I tribunali stanno diventando uno spazio di azione climatica e da ieri tocca a quelli italiani, con lo stato che si troverà nella scomoda posizione di dover difendere le ragioni della lentezza di governo e parlamento o di provare a spacciarla per rapidità.

Imporre una soluzione radicale

La causa non prevede un risarcimento dallo stato, ma chiede al giudice di dichiararlo inadempiente e di imporgli una riduzione delle emissioni molto più radicale di quella in atto. L’obiettivo di Giudizio Universale è un taglio del 92 per cento rispetto ai livelli del 1990, da raggiungere entro il 2030, cioè tra nove anni e mezzo.

Se il contenuto della richiesta è quasi uno sparo alla luna, la strategia delle cause legali ha dimostrato negli ultimi anni di essere una via concreta per smuovere il sistema. Il problema, però, è che qui parliamo dei tribunali italiani: Giudizio Universale affida una richiesta in cui il fattore tempo è tutto alla giustizia più lenta d’Europa.

«Ci aspettiamo che il giudizio in primo grado termini dopo due o tre anni, altri due se viene fatto appello, il ricorso per Cassazione può prendersi fino a quattro anni», conferma Saltalamacchia.

È una visione più pessimista anche dei sette anni e tre mesi per una causa civile in Italia, secondo i dati del Consiglio d’Europa, un altro mondo rispetto ai due anni e quattro mesi tedeschi e i tre anni francesi.
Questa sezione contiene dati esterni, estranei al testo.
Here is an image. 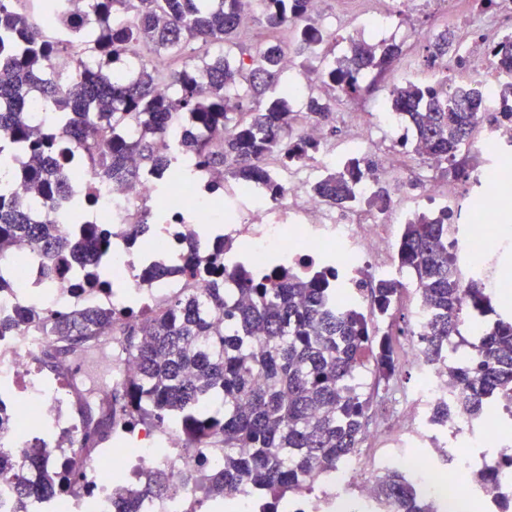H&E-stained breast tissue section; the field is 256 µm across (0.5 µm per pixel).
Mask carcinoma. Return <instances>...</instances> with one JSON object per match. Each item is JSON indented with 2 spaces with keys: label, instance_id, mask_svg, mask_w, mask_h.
I'll list each match as a JSON object with an SVG mask.
<instances>
[{
  "label": "carcinoma",
  "instance_id": "obj_1",
  "mask_svg": "<svg viewBox=\"0 0 512 512\" xmlns=\"http://www.w3.org/2000/svg\"><path fill=\"white\" fill-rule=\"evenodd\" d=\"M309 0H0V158L15 150L33 156L24 186L30 195L50 202L70 182L94 172L135 183L148 173L191 179L197 168L217 170L245 185L265 182L279 191L272 174L259 166L268 153L287 167L313 155L314 141L292 135L299 117L321 127L335 120L330 87L340 97L365 91L367 69L384 73L398 63L395 44L370 45L349 39V53L331 59L334 43L319 32H296L284 47L240 46L243 19L277 30L304 17ZM49 16L63 28L43 27ZM456 49L448 31L426 46L427 59ZM293 53L311 79L304 112L288 108L279 67L283 51ZM67 54L71 66L55 70L53 58ZM496 66L512 69V35L492 48ZM167 92L160 93L158 84ZM39 97L48 109L42 124L30 122L29 102ZM414 128L417 150L454 177L463 176L458 161L481 121V100L448 83L414 81L392 86L385 104ZM224 133L221 148L188 131L181 152H167L165 138L174 119ZM71 140L83 148L80 160L60 165L57 142ZM368 171L365 159L350 158L328 170L312 190L345 206L357 200L356 185ZM0 175V250L24 237L31 247L54 260L67 250L90 244L96 266L87 284H110V269L100 246L104 232L89 231L85 242L65 238L55 224H35L17 198L12 183ZM397 260L409 271L416 291L430 310L416 338L429 363L448 356V341L462 335L473 312L493 314L489 332L468 344L470 354L457 364L464 409L487 413L499 400L512 399V317L489 306L479 288L464 291L455 271L454 245L448 238V211L421 212L406 224L397 243ZM266 280L246 269L224 268V279L193 255L181 271L208 280L197 295L172 297L158 315H136L129 303L120 324V344L137 363L135 377L112 385L111 407L125 419L143 424L184 419L192 425L189 447L210 439L224 449V472L198 476L205 484L201 512L220 498L251 491L276 502L292 493L311 491L316 476L355 454L365 436L364 417L371 396L364 378H397L400 360L393 337L405 335L394 322L393 303L402 281L378 279L366 289L373 314L389 320L382 331L369 323L355 302L336 299L327 275L301 278L273 262ZM25 320L49 322L52 332L73 348L111 342L112 313L87 308L54 316L36 309ZM219 398L224 413L209 417L201 408ZM22 462L0 451V484L17 485L20 501L51 497L66 479L43 472L20 480ZM512 480V455L479 474L495 491ZM171 489L164 473L148 478L142 497H161ZM376 492L398 512H432L420 501L403 472L392 468L377 480Z\"/></svg>",
  "mask_w": 512,
  "mask_h": 512
}]
</instances>
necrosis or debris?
I'll use <instances>...</instances> for the list:
<instances>
[{
  "instance_id": "obj_1",
  "label": "necrosis or debris",
  "mask_w": 512,
  "mask_h": 512,
  "mask_svg": "<svg viewBox=\"0 0 512 512\" xmlns=\"http://www.w3.org/2000/svg\"><path fill=\"white\" fill-rule=\"evenodd\" d=\"M472 8L460 16L468 36L449 59L432 61L436 80L456 84L466 79L477 89L487 112L502 109L500 87L512 76L491 64L490 49L500 42L502 19H512V0H471ZM512 147V121L500 120L486 128L474 149L485 164L474 166L469 183L471 195L427 185L431 203L454 216L449 234L456 240L457 268L463 287L477 286L486 294L512 285V272L497 268L493 259L499 238L486 233L485 224L498 219V181L506 162L504 147ZM340 155L322 145L319 153L290 169H280L276 155L262 158L261 164L277 174L282 185L279 196H268L265 189L233 188L231 197L242 204L230 224L209 241L200 240L196 227L213 220V212L223 201L211 197L209 186L217 182L208 172L191 182L173 188L171 195L158 191L155 179L146 177L125 186L91 177L87 183L96 201L90 215H77L62 226L64 236L76 233L85 219L108 226L106 256L112 267V285L90 288V271L81 255L63 261L51 270L50 260L32 254L27 242L18 241L0 252V273L7 274L9 286L0 290V319L12 322V329L0 335V384L9 388L0 400V418L6 427L0 431V445L24 455L34 448L33 459L23 470L27 477L44 471L66 476L79 471L83 489L58 494L48 502L28 504V512H112L120 503L121 492L135 491L156 471H165L176 487L173 496L153 501L148 512H197L198 491L190 477L201 470L219 473L224 469V453L218 448L187 449L185 425L163 428L128 427L116 424L111 447L97 453L82 448L88 420L80 410L79 381L72 375L49 379L41 359L58 346V338L43 325L23 322L29 308L49 311L114 308L124 309L127 293L138 297L141 310L161 312L175 295L203 288L202 280L177 272L178 259L189 252L200 257H219L222 263L245 261L248 252L269 254L298 273H312L332 258L351 298H359L365 283L404 272L390 260L396 227L410 213L393 206L374 212L352 206L339 209L315 195L313 184L336 166ZM84 185V186H87ZM84 186L69 185L57 196L54 208L62 210ZM159 216L153 235L162 246L150 259L132 248L131 230L145 215ZM404 357L420 372V407L403 413L400 435L392 438L397 456H385L364 465L360 457L348 459L323 484L319 493H306L295 503L297 512H394L372 486L390 465L400 467L418 493L431 501L436 512H512V492L490 493L477 482V476L493 462V449L512 446V432L503 421H512V403L496 408L491 416L453 413L446 425L437 427L425 414L434 401H453L461 393L453 370L455 360L438 365L423 361L418 349L406 347ZM451 436L448 450L453 457L447 470H437L425 451L440 447L442 436Z\"/></svg>"
}]
</instances>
Si arriverebbe a una sentenza definitiva non prima del 2028, a due anni dalla soglia del 2030 e, ironicamente, dopo la fine del conteggio del climate clock che da due giorni è davanti al ministero della Transizione ecologica, sei anni e sette mesi per contenere l’aumento della temperatura entro i termini dell’Accordo di Parigi.

Insomma, in un paese come l’Italia la via giuridica al clima ha più senso come strumento di pressione politica che per i suoi esiti legali in senso stretto, i quali rischiano di arrivare quando ogni finestra di intervento sarà chiusa.

Tra i firmatari mancano le tre associazioni più importanti, Legambiente, Wwf e Greenpeace, che lasciano filtrare vicinanza, sostegno e supporto ma hanno scelto strade diverse.

È interessante la lettura di Greenpeace, per bocca del direttore Giuseppe Onufrio: «In Italia la politica dipende da alcune grandi aziende, è qui che la trasformazione trova resistenze e lo vediamo nel Recovery plan, al quale mancano solo nomi e cognomi per essere cucito su misura per loro».

Greenpeace è reduce dalla grande vittoria contro Shell in Olanda, «una causa che stiamo studiando da vicino anche in un’ottica italiana». Non lo si può ancora dire, ma presto potrebbe toccare ad Eni un processo sulla scia di quello olandese. «In ogni caso siamo complementari a Giudizio Universale, sono due strade diverse per gli stessi obiettivi».